His work phone rang. It was Takumi. They were using cells, not radios, which might be listened in to. Takumi said they were on—cargo containers had been unloaded from a vessel out of China. Two of the containers carried human cargo. From them a total of thirty-two females had been moved into two trucks owned by Atlantis Imports. The trucks had left the docks in convoy, following a black SUV with plates registered to Atlantis Imports. Another SUV brought up the rear, plates registered to the same company. Cops were tailing the convoy now. A helo hovered way up high, monitoring progress. Intel from Rollins’s UC at the port was that the human cargo was headed toward Club Orange B. ETA around twenty minutes, if a direct route was followed. Emergency response teams were stationed outside and around the club, waiting for Maddocks to give the command on his end. The goal was to storm the joint only once all the women had been taken inside.

“It’s going down,” Maddocks said to the surveillance team as he killed Takumi’s call. “Twenty minutes.”

In tense silence they watched the screens.
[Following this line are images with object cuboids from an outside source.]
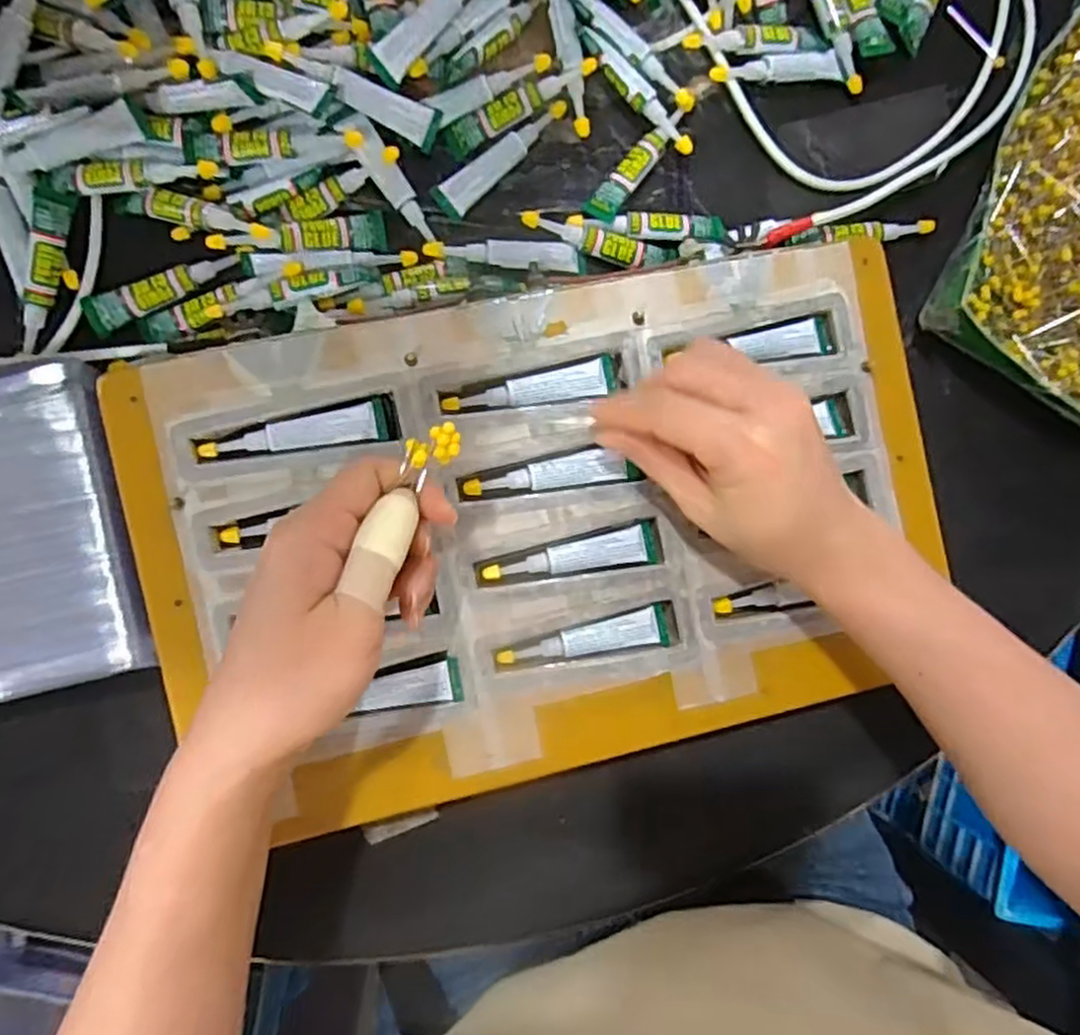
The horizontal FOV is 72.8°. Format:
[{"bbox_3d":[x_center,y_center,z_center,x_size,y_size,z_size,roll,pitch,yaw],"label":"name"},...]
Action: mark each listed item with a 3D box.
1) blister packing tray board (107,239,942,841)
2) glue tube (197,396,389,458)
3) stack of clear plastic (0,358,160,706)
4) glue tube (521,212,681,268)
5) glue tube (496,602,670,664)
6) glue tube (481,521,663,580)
[{"bbox_3d":[0.010,0.004,0.352,0.372,0.012,0.225,-12,92,-7],"label":"blister packing tray board"},{"bbox_3d":[-0.113,-0.041,0.339,0.083,0.007,0.018,-7,91,-7],"label":"glue tube"},{"bbox_3d":[-0.236,0.007,0.335,0.101,0.028,0.144,-13,92,-7],"label":"stack of clear plastic"},{"bbox_3d":[0.032,-0.144,0.383,0.083,0.005,0.014,12,89,-7],"label":"glue tube"},{"bbox_3d":[0.022,0.058,0.356,0.084,0.006,0.019,-7,92,-7],"label":"glue tube"},{"bbox_3d":[0.016,0.020,0.355,0.085,0.006,0.018,-11,92,-7],"label":"glue tube"}]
The footage showed several more men entering the club. The males went through the restaurant, past the bar, disappearing through a door at the back. The surveillance team knew from their UC that the door led upstairs, but their surveillance did not extend into that area. Maddocks turned his focus to the footage showing the inside entrance of the restaurant. A woman had just come in. Alone. His body tightened, every nerve in his body suddenly on raw alert as he watched the female. Long hair fell in a sheen as she bent forward to talk to the hostess. The hostess pointed to the bar. The female turned. Shock slammed through Maddocks—Angie?

What in the hell?

Tension crackled through his veins. She seated herself on a barstool, ordered a drink, and began conversing with the female bartender. Slap-bang in the middle of their takedown operation. He had to get her out, stat. Shit. He rubbed his mouth hard. This was his fault. He’d given her too much information. She’d gone to see Milo Belkin, and Belkin was now dead. Had she gone to see Semyon Zagorsky as well?
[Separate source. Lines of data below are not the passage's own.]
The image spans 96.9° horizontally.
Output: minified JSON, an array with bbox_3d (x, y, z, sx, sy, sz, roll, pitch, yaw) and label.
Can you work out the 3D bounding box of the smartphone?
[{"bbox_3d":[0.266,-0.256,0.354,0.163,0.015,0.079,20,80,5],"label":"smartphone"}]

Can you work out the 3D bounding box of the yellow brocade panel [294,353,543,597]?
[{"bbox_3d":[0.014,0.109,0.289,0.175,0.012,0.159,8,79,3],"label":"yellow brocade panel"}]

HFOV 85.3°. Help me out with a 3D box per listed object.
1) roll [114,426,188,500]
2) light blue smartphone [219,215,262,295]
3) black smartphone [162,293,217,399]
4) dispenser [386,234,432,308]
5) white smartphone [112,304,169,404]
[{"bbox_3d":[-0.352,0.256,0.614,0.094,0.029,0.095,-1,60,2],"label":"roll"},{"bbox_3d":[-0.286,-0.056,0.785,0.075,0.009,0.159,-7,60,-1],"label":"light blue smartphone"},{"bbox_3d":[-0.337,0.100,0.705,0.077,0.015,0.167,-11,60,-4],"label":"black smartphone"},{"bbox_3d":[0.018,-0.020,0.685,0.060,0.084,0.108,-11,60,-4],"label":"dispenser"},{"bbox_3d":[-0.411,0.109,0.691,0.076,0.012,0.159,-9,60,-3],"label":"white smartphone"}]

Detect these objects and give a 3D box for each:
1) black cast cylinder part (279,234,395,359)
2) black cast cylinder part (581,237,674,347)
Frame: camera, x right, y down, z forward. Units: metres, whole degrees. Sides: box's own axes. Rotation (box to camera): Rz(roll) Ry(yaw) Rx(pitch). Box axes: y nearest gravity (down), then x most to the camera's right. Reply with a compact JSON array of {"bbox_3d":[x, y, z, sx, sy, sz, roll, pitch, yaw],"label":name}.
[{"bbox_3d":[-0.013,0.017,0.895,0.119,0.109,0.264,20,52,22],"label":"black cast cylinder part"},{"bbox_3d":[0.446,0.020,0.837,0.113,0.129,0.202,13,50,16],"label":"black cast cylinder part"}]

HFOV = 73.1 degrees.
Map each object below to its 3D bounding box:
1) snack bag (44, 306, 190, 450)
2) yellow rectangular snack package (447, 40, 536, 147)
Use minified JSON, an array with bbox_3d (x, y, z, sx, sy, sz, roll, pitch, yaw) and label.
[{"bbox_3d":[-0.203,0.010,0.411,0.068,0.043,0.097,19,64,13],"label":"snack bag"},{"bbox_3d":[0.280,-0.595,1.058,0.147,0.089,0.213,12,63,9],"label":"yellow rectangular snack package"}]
Had Belkin and Zagorsky told her something that had brought her here?

Her presence inside that club could send the entire Aegis op sideways.

He should have turned her in to Takumi for everyone’s safety, including her own. This was why cops in relationships could never be partnered on the job—decisions were made out of emotion, not cold, dispassionate logic.
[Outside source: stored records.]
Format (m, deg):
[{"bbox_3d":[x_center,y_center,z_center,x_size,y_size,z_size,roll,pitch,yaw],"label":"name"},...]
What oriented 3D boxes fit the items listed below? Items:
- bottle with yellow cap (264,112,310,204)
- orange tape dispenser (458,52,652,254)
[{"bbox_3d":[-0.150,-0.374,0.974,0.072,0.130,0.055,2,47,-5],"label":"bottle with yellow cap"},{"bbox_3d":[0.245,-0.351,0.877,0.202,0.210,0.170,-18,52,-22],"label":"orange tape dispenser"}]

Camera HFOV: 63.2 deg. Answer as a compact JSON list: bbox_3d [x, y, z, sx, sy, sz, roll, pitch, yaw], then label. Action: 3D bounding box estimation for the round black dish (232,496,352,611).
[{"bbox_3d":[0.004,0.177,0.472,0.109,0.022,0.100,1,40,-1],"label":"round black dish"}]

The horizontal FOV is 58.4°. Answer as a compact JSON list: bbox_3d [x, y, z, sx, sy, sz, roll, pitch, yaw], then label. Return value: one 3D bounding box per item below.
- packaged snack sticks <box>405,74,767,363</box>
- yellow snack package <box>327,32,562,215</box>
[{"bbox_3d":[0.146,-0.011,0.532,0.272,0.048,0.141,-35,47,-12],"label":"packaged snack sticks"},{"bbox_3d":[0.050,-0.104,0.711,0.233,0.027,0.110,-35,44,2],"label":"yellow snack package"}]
Maddocks’s heart raced as he considered his options. He reached into his pocket for his burner phone and dialed the number he had for her. No response. Number inactive. She had to have switched out phones when she checked out of her Coal Harbour hotel. He couldn’t go into the club, either, and haul her out—he’d blow the entire op himself. The girls could be killed. The UC’s life could be put on the line. Other officers, including Angie, would be placed in lethal danger.

He watched Angie write something on a piece of paper, secrete it between dollar bills, and push it toward the bartender. The bar woman pocketed the note and went to the far end of her counter. Angie then angled on her stool to watch the dancers as she finished her drink.